Sur le conseil d’Hécatonyme, on se décide à prendre la route de mer.


Telle fut la fin de cette journée. Le lendemain, les stratèges convoquent les soldats, et jugent convenable de délibérer sur la route à suivre, en prenant conseil des Sinopéens. S’il fallait aller par terre, il paraissait utile d’avoir des Sinopéens pour guides, attendu qu’ils connaissaient la Paphlagonie ; si l’on voulait aller par mer, il fallait encore recourir aux Sinopéens : seuls, en effet, ils paraissaient en état de fournir la quantité de bâtiments nécessaires à l’armée. On appelle donc les députés aux délibérations, et on leur expose qu’en qualité de Grecs, le premier service à rendre à des Grecs, c’est de leur témoigner de la bienveillance et de leur donner le meilleur conseil.

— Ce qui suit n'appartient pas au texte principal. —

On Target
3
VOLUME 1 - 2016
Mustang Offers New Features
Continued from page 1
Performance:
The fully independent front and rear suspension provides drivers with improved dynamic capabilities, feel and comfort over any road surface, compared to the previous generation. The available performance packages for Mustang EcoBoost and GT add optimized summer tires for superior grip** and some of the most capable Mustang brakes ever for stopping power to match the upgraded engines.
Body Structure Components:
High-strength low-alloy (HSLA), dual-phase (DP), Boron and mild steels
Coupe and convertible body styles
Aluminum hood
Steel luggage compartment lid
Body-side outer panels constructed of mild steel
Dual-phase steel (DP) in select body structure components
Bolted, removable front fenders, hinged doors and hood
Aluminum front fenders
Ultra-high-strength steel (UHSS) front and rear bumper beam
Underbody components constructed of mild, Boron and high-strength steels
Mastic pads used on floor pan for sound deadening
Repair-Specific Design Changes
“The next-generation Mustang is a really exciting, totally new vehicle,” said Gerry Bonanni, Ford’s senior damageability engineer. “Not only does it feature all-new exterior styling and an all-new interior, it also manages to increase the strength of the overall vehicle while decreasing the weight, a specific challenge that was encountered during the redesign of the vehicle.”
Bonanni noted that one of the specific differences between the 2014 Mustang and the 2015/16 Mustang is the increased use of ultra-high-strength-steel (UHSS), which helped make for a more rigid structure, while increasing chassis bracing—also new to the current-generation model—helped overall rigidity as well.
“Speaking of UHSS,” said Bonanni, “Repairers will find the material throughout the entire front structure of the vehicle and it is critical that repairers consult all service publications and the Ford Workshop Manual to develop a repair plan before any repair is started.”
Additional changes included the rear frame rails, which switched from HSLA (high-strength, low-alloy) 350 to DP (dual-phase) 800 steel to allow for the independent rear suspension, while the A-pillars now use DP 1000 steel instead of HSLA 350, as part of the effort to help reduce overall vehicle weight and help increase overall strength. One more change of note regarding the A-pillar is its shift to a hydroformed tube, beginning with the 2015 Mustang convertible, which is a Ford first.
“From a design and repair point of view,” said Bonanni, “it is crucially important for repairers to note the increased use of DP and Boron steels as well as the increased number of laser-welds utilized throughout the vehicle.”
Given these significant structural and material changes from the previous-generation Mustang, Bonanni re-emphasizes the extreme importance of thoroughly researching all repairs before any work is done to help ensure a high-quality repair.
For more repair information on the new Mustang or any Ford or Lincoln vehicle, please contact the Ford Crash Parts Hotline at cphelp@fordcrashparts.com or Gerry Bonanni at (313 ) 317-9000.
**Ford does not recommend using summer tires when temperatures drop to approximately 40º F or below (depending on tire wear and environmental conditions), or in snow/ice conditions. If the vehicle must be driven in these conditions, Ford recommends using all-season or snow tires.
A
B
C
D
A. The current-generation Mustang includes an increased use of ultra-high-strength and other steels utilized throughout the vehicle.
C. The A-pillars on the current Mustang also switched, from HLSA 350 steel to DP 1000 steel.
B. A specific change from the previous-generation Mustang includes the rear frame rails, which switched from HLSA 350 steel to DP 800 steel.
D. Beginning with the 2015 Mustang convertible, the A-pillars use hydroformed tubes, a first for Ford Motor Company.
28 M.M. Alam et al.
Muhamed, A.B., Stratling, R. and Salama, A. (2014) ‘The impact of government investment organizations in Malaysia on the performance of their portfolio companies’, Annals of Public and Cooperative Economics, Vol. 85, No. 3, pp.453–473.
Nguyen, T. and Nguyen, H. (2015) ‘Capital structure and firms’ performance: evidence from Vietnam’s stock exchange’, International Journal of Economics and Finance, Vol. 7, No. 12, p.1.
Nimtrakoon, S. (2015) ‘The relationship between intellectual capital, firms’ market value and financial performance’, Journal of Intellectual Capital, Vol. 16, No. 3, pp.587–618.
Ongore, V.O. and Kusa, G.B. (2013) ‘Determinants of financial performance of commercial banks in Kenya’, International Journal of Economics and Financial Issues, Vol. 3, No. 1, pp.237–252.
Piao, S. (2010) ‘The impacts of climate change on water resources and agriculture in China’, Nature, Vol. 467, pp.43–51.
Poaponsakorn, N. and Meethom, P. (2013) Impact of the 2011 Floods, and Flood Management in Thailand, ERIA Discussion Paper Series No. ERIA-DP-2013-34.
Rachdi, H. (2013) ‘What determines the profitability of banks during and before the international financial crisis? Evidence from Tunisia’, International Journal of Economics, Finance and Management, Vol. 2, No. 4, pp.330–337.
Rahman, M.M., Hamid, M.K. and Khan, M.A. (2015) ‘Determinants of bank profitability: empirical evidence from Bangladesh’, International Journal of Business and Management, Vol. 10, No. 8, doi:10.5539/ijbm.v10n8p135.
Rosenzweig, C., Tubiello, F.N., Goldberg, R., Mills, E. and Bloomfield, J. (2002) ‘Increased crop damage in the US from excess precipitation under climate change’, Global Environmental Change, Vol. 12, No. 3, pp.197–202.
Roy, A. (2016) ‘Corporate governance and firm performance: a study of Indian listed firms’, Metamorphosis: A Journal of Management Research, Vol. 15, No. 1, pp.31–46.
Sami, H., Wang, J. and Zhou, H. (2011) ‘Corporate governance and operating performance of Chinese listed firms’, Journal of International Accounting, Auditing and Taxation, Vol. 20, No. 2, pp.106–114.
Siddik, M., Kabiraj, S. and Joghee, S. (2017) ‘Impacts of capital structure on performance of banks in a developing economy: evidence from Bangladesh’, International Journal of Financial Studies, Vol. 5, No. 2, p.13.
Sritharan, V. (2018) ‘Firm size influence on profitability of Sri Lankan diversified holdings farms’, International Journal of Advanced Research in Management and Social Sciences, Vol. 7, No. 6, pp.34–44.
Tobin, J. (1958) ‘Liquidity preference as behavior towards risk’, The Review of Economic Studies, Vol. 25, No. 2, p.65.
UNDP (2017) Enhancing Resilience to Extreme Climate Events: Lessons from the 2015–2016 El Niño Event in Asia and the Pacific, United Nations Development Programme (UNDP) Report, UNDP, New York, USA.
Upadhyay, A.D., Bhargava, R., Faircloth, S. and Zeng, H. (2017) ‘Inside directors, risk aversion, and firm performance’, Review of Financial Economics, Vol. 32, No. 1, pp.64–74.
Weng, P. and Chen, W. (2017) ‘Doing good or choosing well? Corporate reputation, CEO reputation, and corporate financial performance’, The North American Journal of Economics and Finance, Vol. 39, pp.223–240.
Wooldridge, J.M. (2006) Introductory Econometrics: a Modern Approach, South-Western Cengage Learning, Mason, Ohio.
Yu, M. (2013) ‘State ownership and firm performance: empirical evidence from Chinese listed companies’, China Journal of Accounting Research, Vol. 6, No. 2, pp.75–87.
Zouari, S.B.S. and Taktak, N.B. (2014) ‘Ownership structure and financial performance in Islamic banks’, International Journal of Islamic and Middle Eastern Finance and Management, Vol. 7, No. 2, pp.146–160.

Hécatonyme se lève, et commence par une apologie de ce qu’il avait dit au sujet de l’alliance avec les Paphlagoniens : il n’avait pas voulu dire qu’on ferait avec eux la guerre aux Grecs, mais que, pouvant avoir les barbares pour amis, on préférerait les Grecs. Pressé de dire son avis, il invoque les dieux et dit : « Si je vous conseille le meilleur parti, puisse-t-il m’arriver toutes sortes de biens ! Autrement, qu’il m’arrive le contraire ! Cette délibération qu’on dit être sacrée, je la regarde comme telle. En ce moment, si l’on voit que j’ai donné un bon conseil, vous serez beaucoup à me louer ; s’il est mauvais, vous serez beaucoup à me maudire.

« Je sais que ce sera pour nous une bien plus grosse affaire, si vous vous faites transporter par mer, car il faudra que nous vous procurions des vivres ; tandis que, si vous vous en allez par terre, c’est vous qui vous ferez un passage en combattant. Je dirai pourtant ce que je sais, vu que je connais par expérience le pays et les forces des Paphlagoniens. Leur pays est de deux natures, de fort belles plaines et de très-hautes montagnes. Et d’abord, je sais par où il faut y entrer directement Il n’y a pas d’autre chemin qu’une gorge dominée des deux côtés par des montagnes élevées.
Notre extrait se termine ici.